There is currently a large table with 30 million rows of data, and I want to partition it by time. The result is as shown in the figure below.

【Attachment: Screenshot/Log/Monitoring】

| username: h5n1 | Original post link

Online conversion from a regular table to a partitioned table is not supported.

| username: xiaour | Original post link

So is there an efficient way to modify such tables into partitioned tables?

| username: h5n1 | Original post link

Creating a new partitioned table and exporting/importing should be the fastest.

| username: zhanggame1 | Original post link

3000kw of data is not much. Create a partitioned table and then batch insert in select.

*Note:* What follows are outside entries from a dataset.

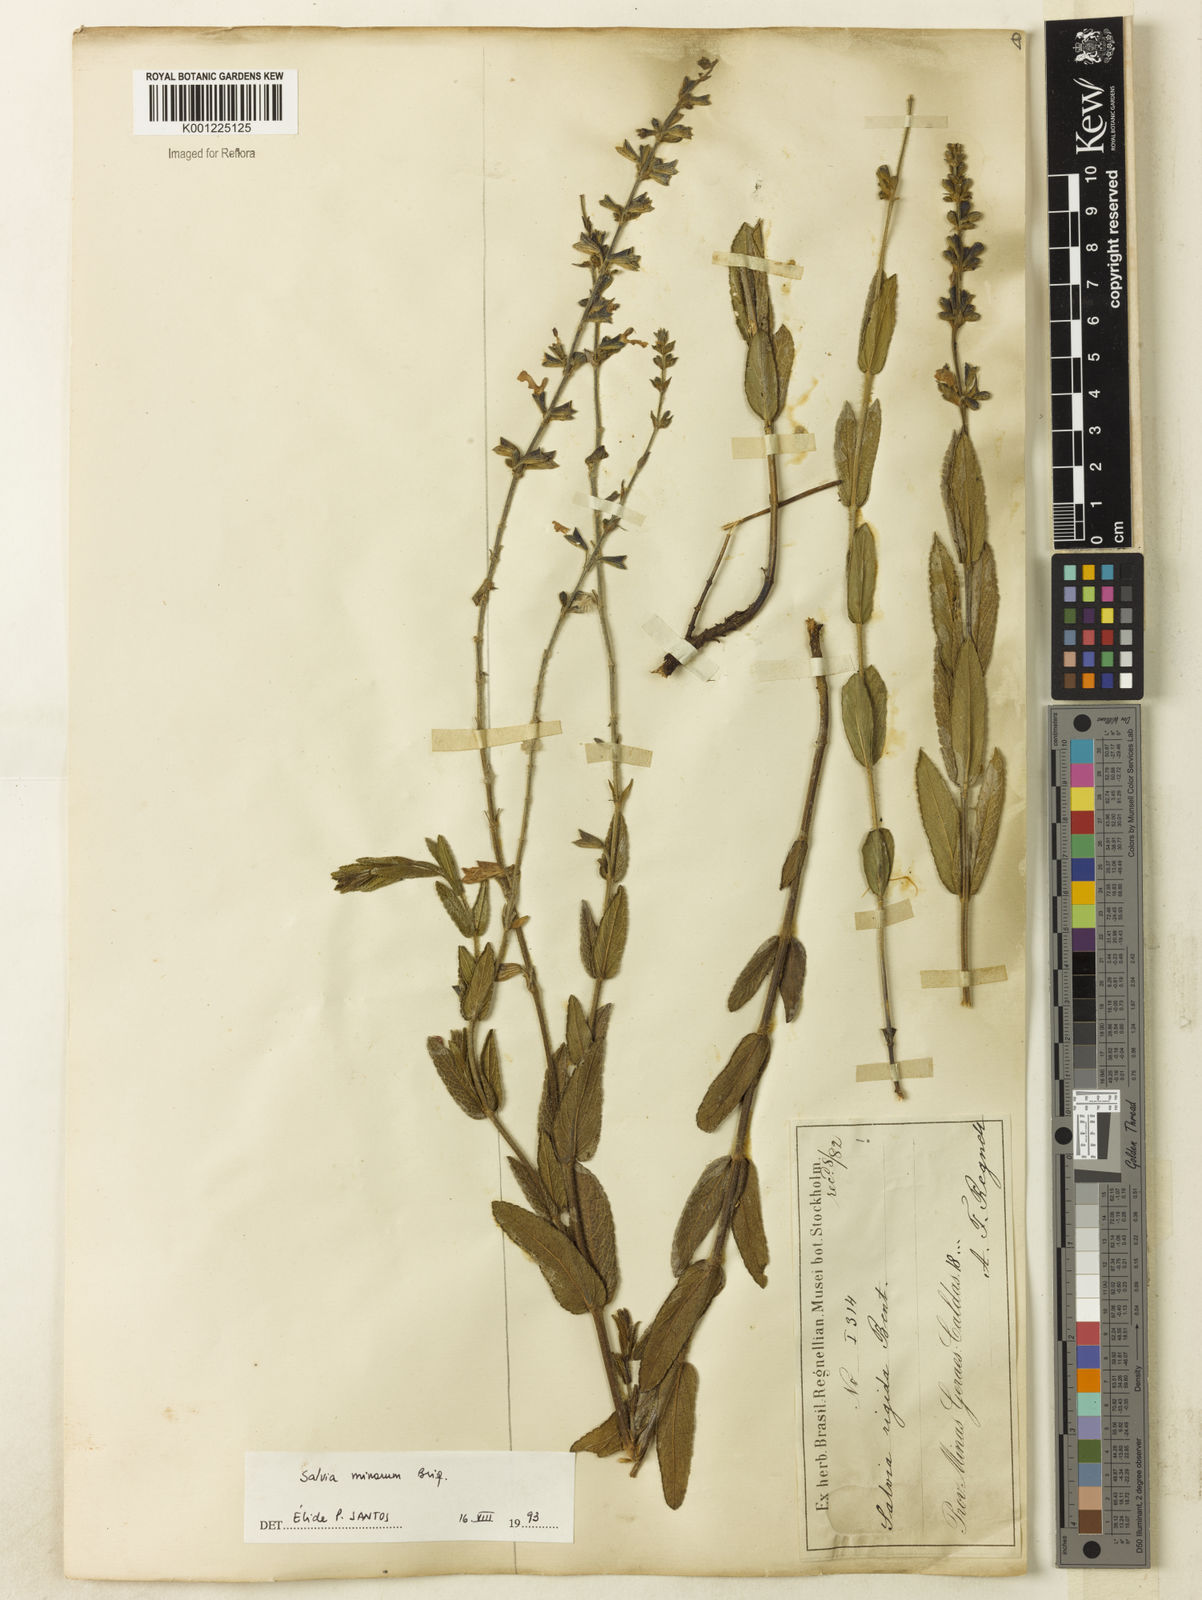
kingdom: Plantae
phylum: Tracheophyta
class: Magnoliopsida
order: Lamiales
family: Lamiaceae
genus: Salvia
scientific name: Salvia minarum
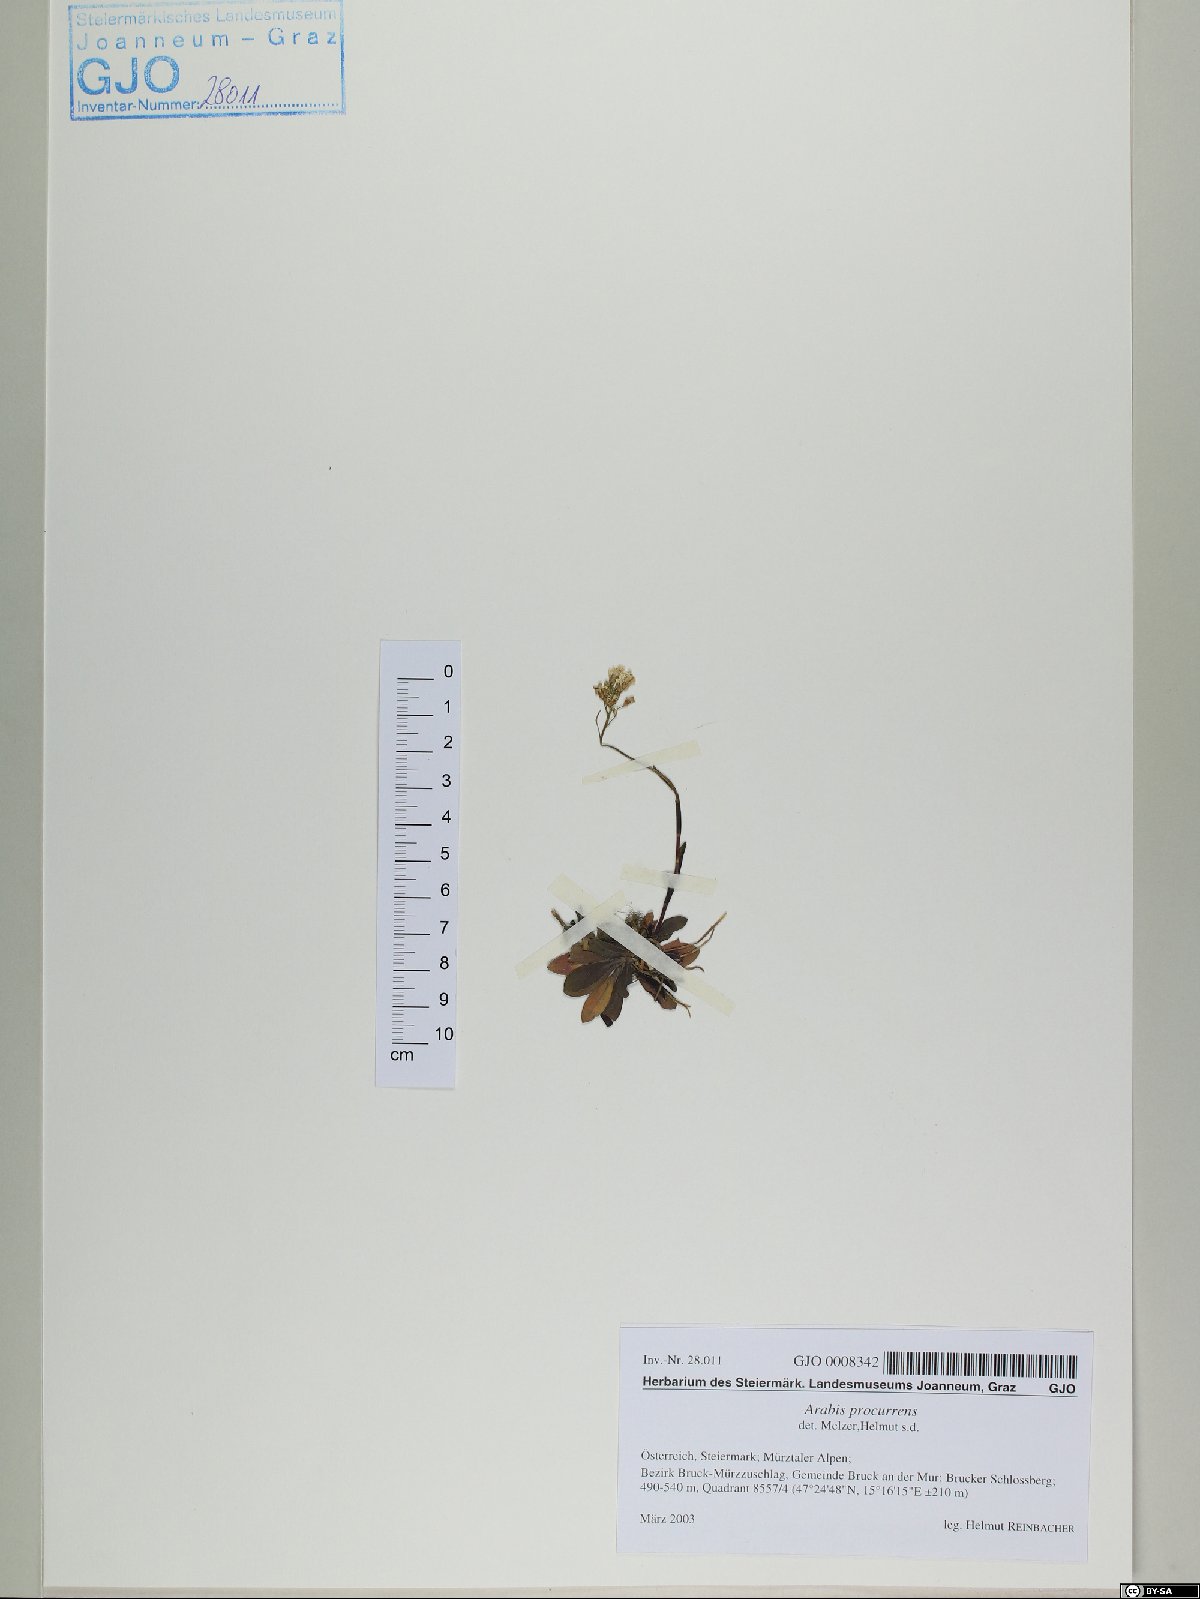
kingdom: Plantae
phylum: Tracheophyta
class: Magnoliopsida
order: Brassicales
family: Brassicaceae
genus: Arabis
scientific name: Arabis procurrens
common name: Running rockcress
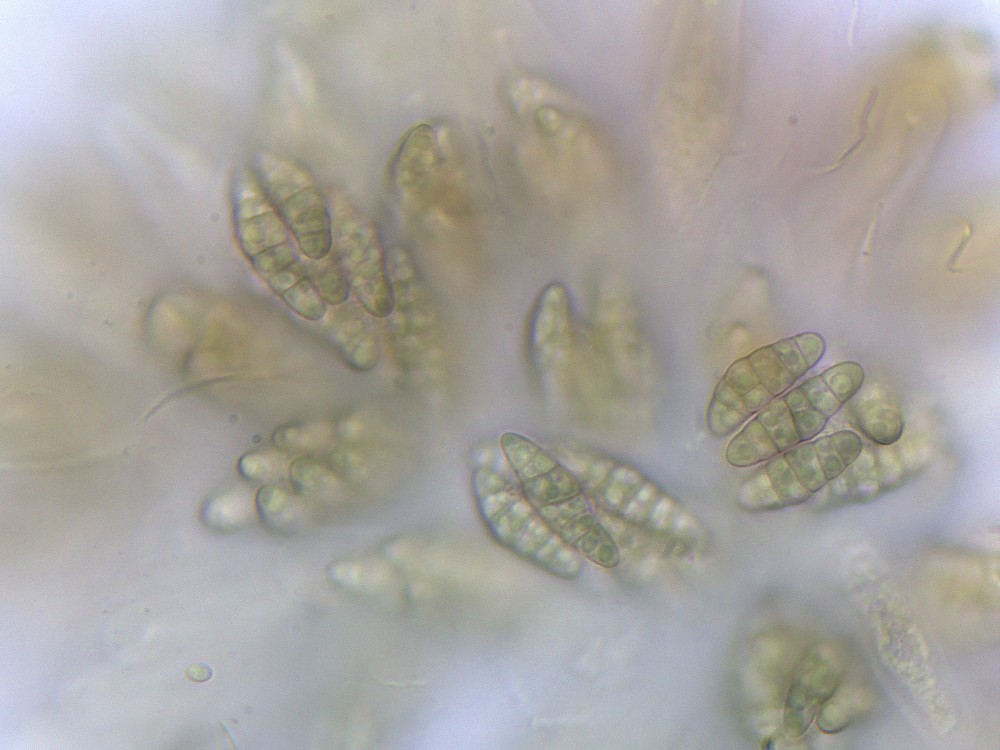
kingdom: Fungi
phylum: Ascomycota
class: Eurotiomycetes
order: Chaetothyriales
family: Herpotrichiellaceae
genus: Capronia
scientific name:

| username: Jellybean | Original post link

As mentioned by h5n1 above, TiDB does not support modifying an existing table to a partitioned table. Therefore, to convert an existing table with data (assuming the table name is T) to a partitioned table, you can currently only do the following:

  1. Create a new partitioned table T_tmp, with the same structure as table T except for the partition information.
    • This step is just a table creation statement and is very quick.
  2. Import the data from table T into T_tmp.
    • Since this step involves a large amount of data migration, it is not recommended to use insert select from (large transaction, too slow).
    • You can consider using more efficient and convenient non-transactional DML (非事务 DML 语句 | PingCAP 文档中心), but non-transactional DML enhances performance in batch data processing scenarios at the cost of sacrificing the atomicity and isolation of transactions.
    • It is recommended to use the official dumpling + lightning tools for export and import.
    • If you have Flink real-time stream synchronization tools, using these third-party tools is also a good choice. We usually use this method, which handles transactions and has high performance (QPS reaches tens of thousands).
  3. Verify the data consistency between table T_tmp and table T.
    • A simple and straightforward way is to directly compare the total number of rows on both sides and ensure the sampled content is the same.
    • If you need to check each row of data, you can use the sync-diff-inspector tool to verify the consistency of upstream and downstream data at a certain point in time.
  4. Drop table T and rename T_tmp to T.

At this point, the conversion from a regular table to a partitioned table is complete.

Therefore, it is necessary to evaluate whether to create a partitioned table at the initial stage of business deployment. If so, the assessment and decision must be completed before creating the table, and the partitioned table should be created in advance. Otherwise, handling it later will be more troublesome, especially when the data volume scales up.

| username: system | Original post link

This topic was automatically closed 60 days after the last reply. New replies are no longer allowed.